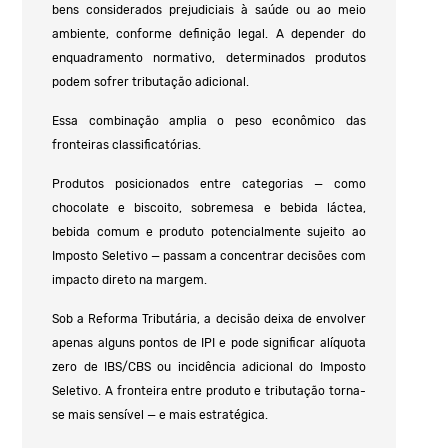
bens considerados prejudiciais à saúde ou ao meio
ambiente, conforme definição legal. A depender do
enquadramento normativo, determinados produtos
podem sofrer tributação adicional.
Essa combinação amplia o peso econômico das
fronteiras classificatórias.
Produtos posicionados entre categorias — como
chocolate e biscoito, sobremesa e bebida láctea,
bebida comum e produto potencialmente sujeito ao
Imposto Seletivo — passam a concentrar decisões com
impacto direto na margem.
Sob a Reforma Tributária, a decisão deixa de envolver
apenas alguns pontos de IPI e pode significar alíquota
zero de IBS/CBS ou incidência adicional do Imposto
Seletivo. A fronteira entre produto e tributação torna-
se mais sensível — e mais estratégica.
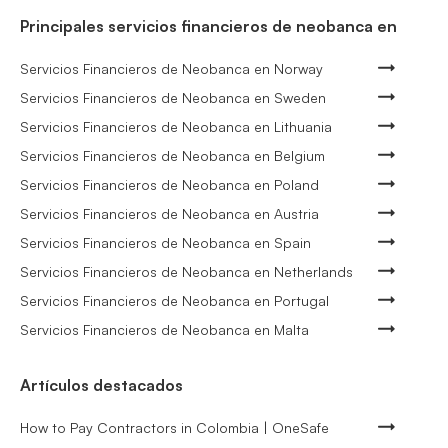
Principales servicios financieros de neobanca en
Servicios Financieros de Neobanca en Norway
Servicios Financieros de Neobanca en Sweden
Servicios Financieros de Neobanca en Lithuania
Servicios Financieros de Neobanca en Belgium
Servicios Financieros de Neobanca en Poland
Servicios Financieros de Neobanca en Austria
Servicios Financieros de Neobanca en Spain
Servicios Financieros de Neobanca en Netherlands
Servicios Financieros de Neobanca en Portugal
Servicios Financieros de Neobanca en Malta
Artículos destacados
How to Pay Contractors in Colombia | OneSafe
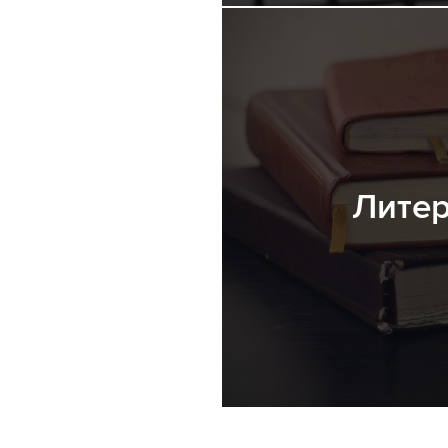
Литер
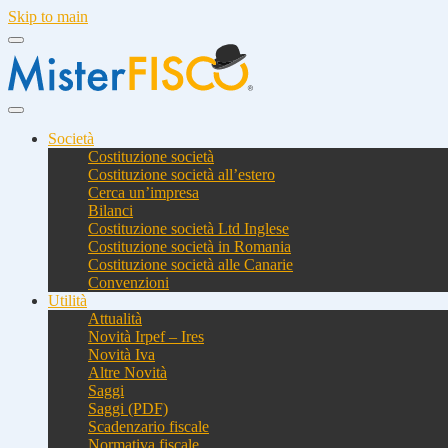
Skip to main
Società
Costituzione società
Costituzione società all’estero
Cerca un’impresa
Bilanci
Costituzione società Ltd Inglese
Costituzione società in Romania
Costituzione società alle Canarie
Convenzioni
Utilità
Attualità
Novità Irpef – Ires
Novità Iva
Altre Novità
Saggi
Saggi (PDF)
Scadenzario fiscale
Normativa fiscale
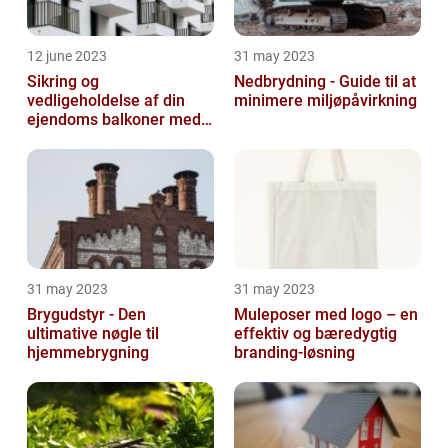
12 june 2023
31 may 2023
Sikring og
Nedbrydning - Guide til at
vedligeholdelse af din
minimere miljøpåvirkning
ejendoms balkoner med
altaneftersyn
31 may 2023
31 may 2023
Brygudstyr - Den
Muleposer med logo – en
ultimative nøgle til
effektiv og bæredygtig
hjemmebrygning
branding-løsning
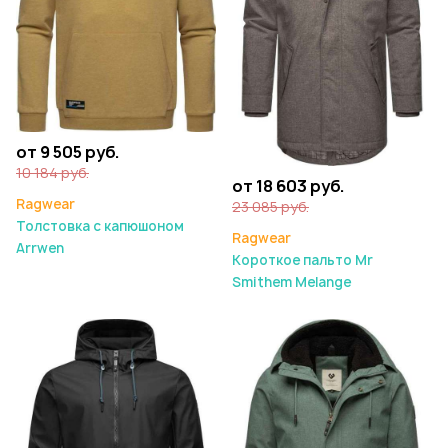
от 9 505 руб.
10 184 руб.
от 18 603 руб.
Ragwear
23 085 руб.
Толстовка с капюшоном
Ragwear
Arrwen
Короткое пальто Mr
Smithem Melange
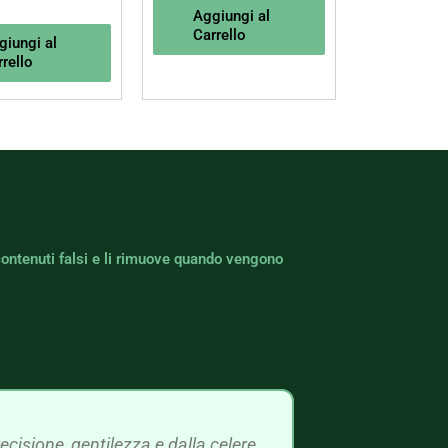
Aggiungi al
Carrello
giungi al
rello
contenuti falsi e li rimuove quando vengono
cisione, gentilezza e dalla celere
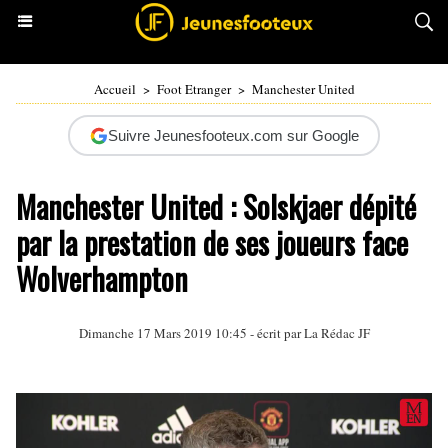
Accueil
>
Foot Etranger
>
Manchester United
Suivre Jeunesfooteux.com sur Google
Manchester United : Solskjaer dépité
par la prestation de ses joueurs face
Wolverhampton
Dimanche 17 Mars 2019 10:45 - écrit par La Rédac JF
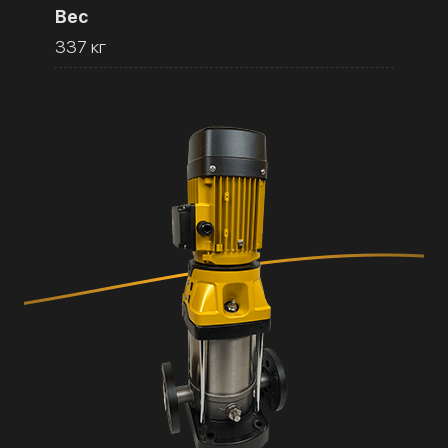
Вес
337 кг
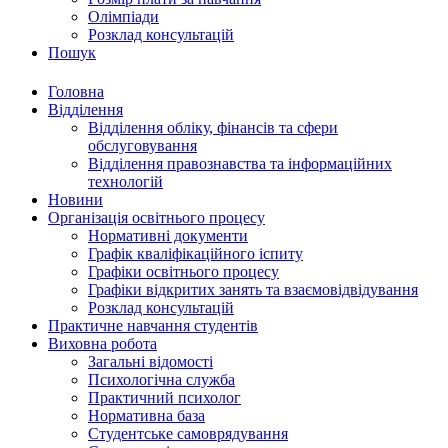
Олімпіади
Розклад консультацій
Пошук
Головна
Відділення
Відділення обліку, фінансів та сфери
обслуговування
Відділення правознавства та інформаційних
технологій
Новини
Організація освітнього процесу
Нормативні документи
Графік кваліфікаційного іспиту
Графіки освітнього процесу
Графіки відкритих занять та взаємовідвідування
Розклад консультацій
Практичне навчання студентів
Виховна робота
Загальні відомості
Психологічна служба
Практичний психолог
Нормативна база
Студентське самоврядування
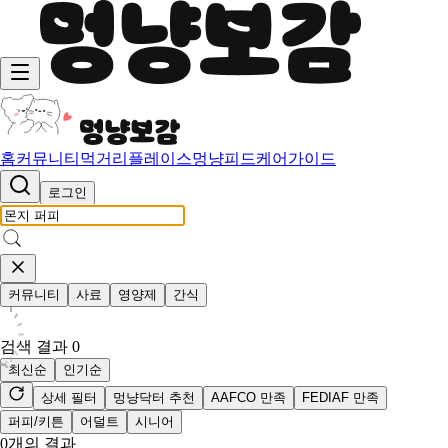
홈
커뮤니티
먹거리
플레이스
멍냥피드
케어가이드
로그인
커뮤니티
사료
영양제
간식
검색 결과
0
최신순
인기순
상세 필터
멍냥닥터 추천
AAFCO 만족
FEDIAF 만족
퍼피/키튼
어덜트
시니어
0
개의 결과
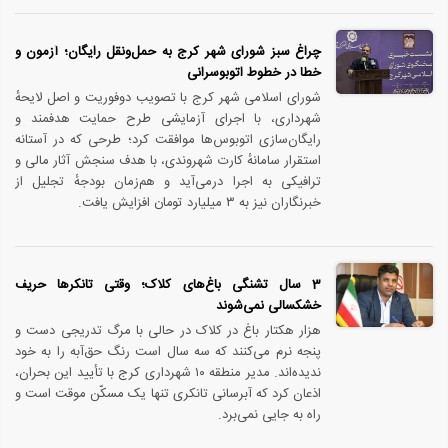
چراغ سبز شورای شهر کرج به حمل‌ونقل رایگان؛ آزمون و
خطا در خطوط اتوبوسرانی
شورای اسلامی شهر کرج با تصویب دوفوریت و اصل لایحهٔ
شهرداری، با اجرای آزمایشی طرح حمایت هدفمند و
رایگان‌سازی اتوبوس‌ها موافقت کرد؛ طرحی که در آستانه‌
استقرار سامانهٔ کارت شهروندی، با هدف سنجش آثار مالی و
ترافیکی به اجرا درمی‌آید و هم‌زمان بودجهٔ تجلیل از
خبرنگاران نیز به ۳ میلیارد تومان افزایش یافت.
3 سال تشنگی باغ‌های کلاک؛ وقتی تانکرها حریف
خشکسالی نمی‌شوند
هزار هکتار باغ در کلاک در حالی با مرگ تدریجی دست‌ و
پنجه نرم می‌کنند که سه سال است رنگ حق‌آبه را به خود
ندیده‌اند. مدیر منطقه ۱۰ شهرداری کرج با تأیید این بحران،
اذعان کرد که آبرسانی تانکری تنها یک مسکّن موقت است و
راه به جایی نمی‌برد.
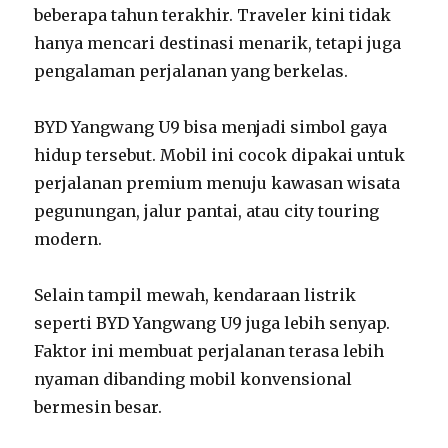
beberapa tahun terakhir. Traveler kini tidak
hanya mencari destinasi menarik, tetapi juga
pengalaman perjalanan yang berkelas.
BYD Yangwang U9 bisa menjadi simbol gaya
hidup tersebut. Mobil ini cocok dipakai untuk
perjalanan premium menuju kawasan wisata
pegunungan, jalur pantai, atau city touring
modern.
Selain tampil mewah, kendaraan listrik
seperti BYD Yangwang U9 juga lebih senyap.
Faktor ini membuat perjalanan terasa lebih
nyaman dibanding mobil konvensional
bermesin besar.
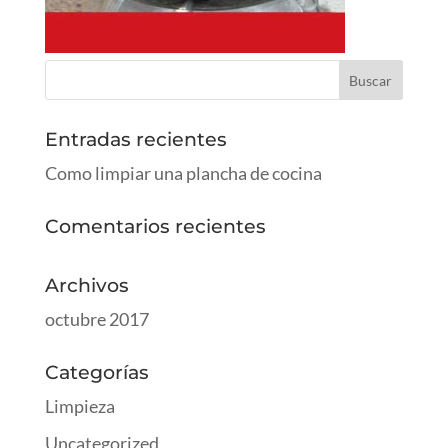
Entradas recientes
Como limpiar una plancha de cocina
Comentarios recientes
Archivos
octubre 2017
Categorías
Limpieza
Uncategorized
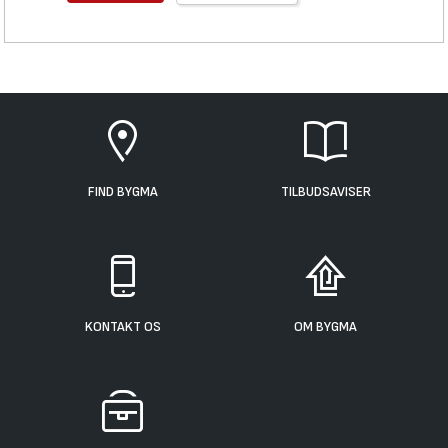
FIND BYGMA
TILBUDSAVISER
KONTAKT OS
OM BYGMA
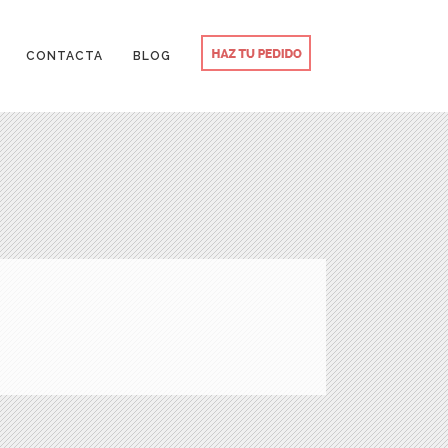
CONTACTA
BLOG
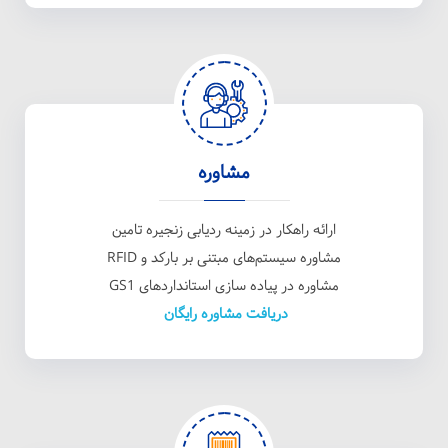
مشاوره
ارائه راهکار در زمینه ردیابی زنجیره تامین
مشاوره سیستم‌های مبتنی بر بارکد و RFID
مشاوره در پیاده سازی استانداردهای GS1
دریافت مشاوره رایگان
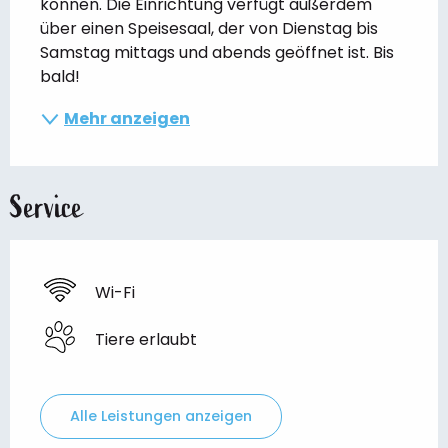
können. Die Einrichtung verfügt außerdem 
über einen Speisesaal, der von Dienstag bis 
Samstag mittags und abends geöffnet ist. Bis 
bald!
Mehr anzeigen
Service
Wi-Fi
Tiere erlaubt
Alle Leistungen anzeigen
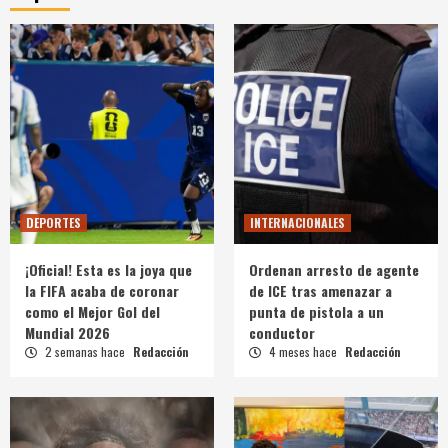
DEPORTES
INTERNACIONALES
¡Oficial! Esta es la joya que
Ordenan arresto de agente
la FIFA acaba de coronar
de ICE tras amenazar a
como el Mejor Gol del
punta de pistola a un
Mundial 2026
conductor
2 semanas hace
Redacción
4 meses hace
Redacción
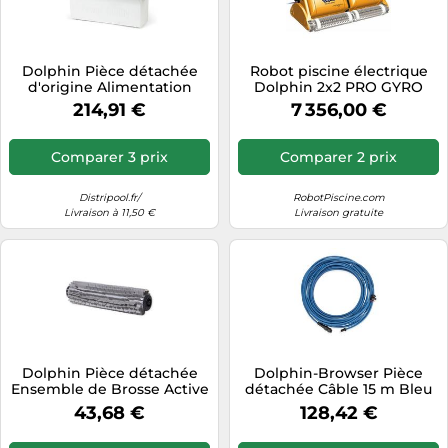
Dolphin Pièce détachée
Robot piscine électrique
d'origine Alimentation
Dolphin 2x2 PRO GYRO
Robot Basique - Référence
brosses bi-matière
214,91 €
7 356,00 €
Produit 9995670-ASSY
Comparer 3 prix
Comparer 2 prix
Distripool.fr/
RobotPiscine.com
Livraison à 11,50 €
Livraison gratuite
Dolphin Pièce détachée
Dolphin-Browser Pièce
Ensemble de Brosse Active
détachée Câble 15 m Bleu
S1, Gris - Référence
Réf. 9995884-DIY
43,68 €
128,42 €
9995544-ASSY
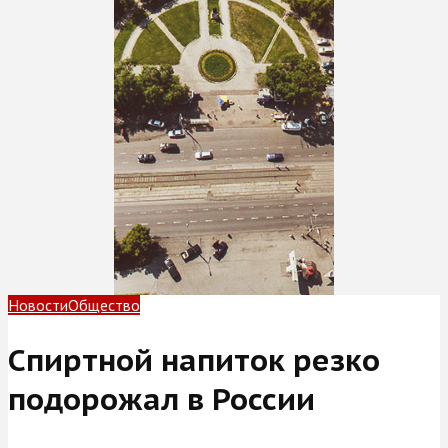
Новости
Общество
Спиртной напиток резко
подорожал в России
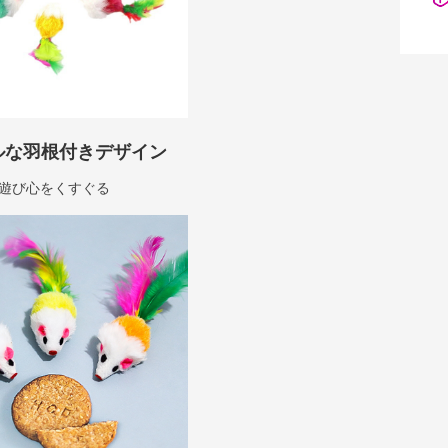
ルな羽根付きデザイン
遊び心をくすぐる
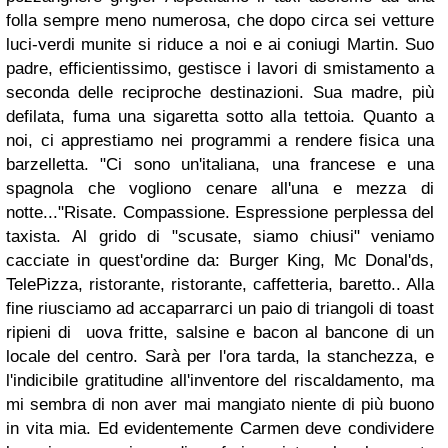
folla sempre meno numerosa, che dopo circa sei vetture
luci-verdi munite si riduce a noi e ai coniugi Martin. Suo
padre, efficientissimo, gestisce i lavori di smistamento a
seconda delle reciproche destinazioni. Sua madre, più
defilata, fuma una sigaretta sotto alla tettoia. Quanto a
noi, ci apprestiamo nei programmi a rendere fisica una
barzelletta.
"Ci sono un'italiana, una francese e una
spagnola che vogliono cenare all'una e mezza di
notte..."
Risate. Compassione. Espressione perplessa del
taxista.
Al grido di "scusate, siamo chiusi" veniamo
cacciate in quest'ordine da: Burger King, Mc Donal'ds,
TelePizza, ristorante, ristorante, caffetteria, baretto.. Alla
fine riusciamo ad accaparrarci un paio di triangoli di toast
ripieni di uova fritte, salsine e bacon al bancone di un
locale del centro. Sarà per l'ora tarda, la stanchezza, e
l'indicibile gratitudine all'inventore del riscaldamento, ma
mi sembra di non aver mai mangiato niente di più buono
in vita mia. Ed evidentemente Carmen deve condividere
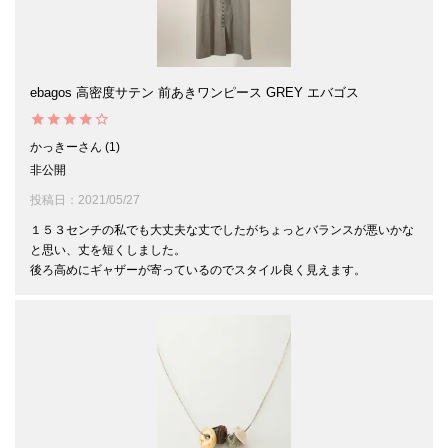
ebagos 高密度サテン 前あきワンピース GREY エバゴス
かっきー
1
非公開
投稿日
2021/05/27
１５３センチの私でも大丈夫な丈でしたがちょっとバランスが悪いかな
と思い、丈を短くしました。

後ろ高めにギャザーが寄っているのでスタイル良く見えます。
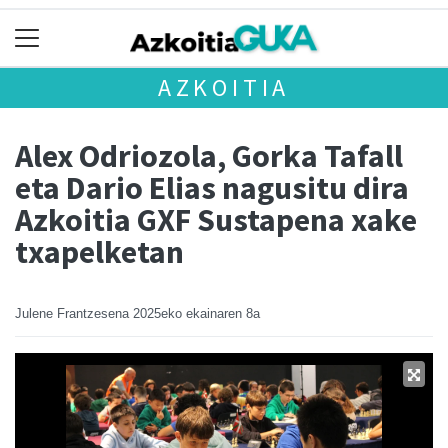
AZKOITIA
Alex Odriozola, Gorka Tafall
eta Dario Elias nagusitu dira
Azkoitia GXF Sustapena xake
txapelketan
Julene Frantzesena
2025eko ekainaren 8a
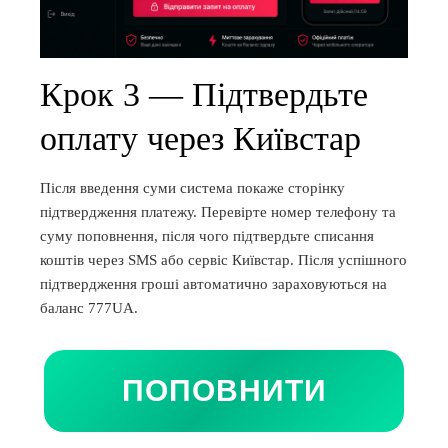
Крок 3 — Підтвердьте
оплату через Київстар
Після введення суми система покаже сторінку
підтвердження платежу. Перевірте номер телефону та
суму поповнення, після чого підтвердьте списання
коштів через SMS або сервіс Київстар. Після успішного
підтвердження гроші автоматично зараховуються на
баланс 777UA.
ПОПОВНИТИ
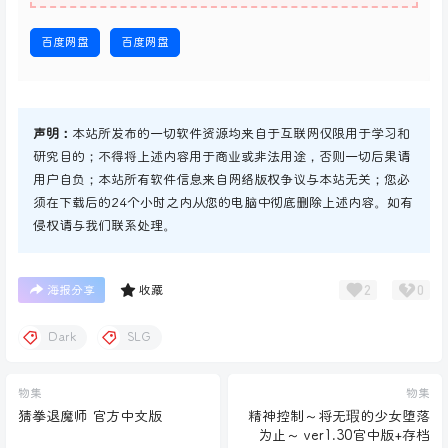
百度网盘
百度网盘
声明：
本站所发布的一切软件资源均来自于互联网仅限用于学习和
研究目的；不得将上述内容用于商业或非法用途，否则一切后果请
用户自负；本站所有软件信息来自网络版权争议与本站无关；您必
须在下载后的24个小时之内从您的电脑中彻底删除上述内容。如有
侵权请与我们联系处理。
2
0
海报分享
收藏
Dark
SLG
物集
物集
猜拳退魔师 官方中文版
精神控制～将无瑕的少女堕落
为止～ ver1.30官中版+存档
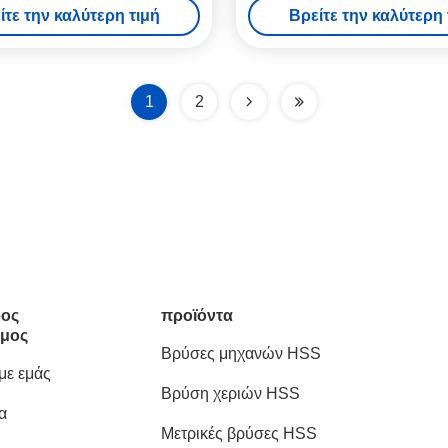
ίτε την καλύτερη τιμή
Βρείτε την καλύτερη 
διάρκεια
σφραγίζει το λογότυπ
1
2
ος
προϊόντα
μος
Βρύσες μηχανών HSS
 με εμάς
Βρύση χεριών HSS
α
Μετρικές βρύσες HSS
**********
(EXERCISE GOAL): In the records above, find the line containing "Mundial 2026" and the line containing "Livraison gratuite", then give both of them again word for word along with every line between. Omit any pictures.

(RESULT OF THIS TASK):
Mundial 2026
conductor
2 semanas hace
Redacción
4 meses hace
Redacción
Dolphin Pièce détachée
Robot piscine électrique
d'origine Alimentation
Dolphin 2x2 PRO GYRO
Robot Basique - Référence
brosses bi-matière
214,91 €
7 356,00 €
Produit 9995670-ASSY
Comparer 3 prix
Comparer 2 prix
Distripool.fr/
RobotPiscine.com
Livraison à 11,50 €
Livraison gratuite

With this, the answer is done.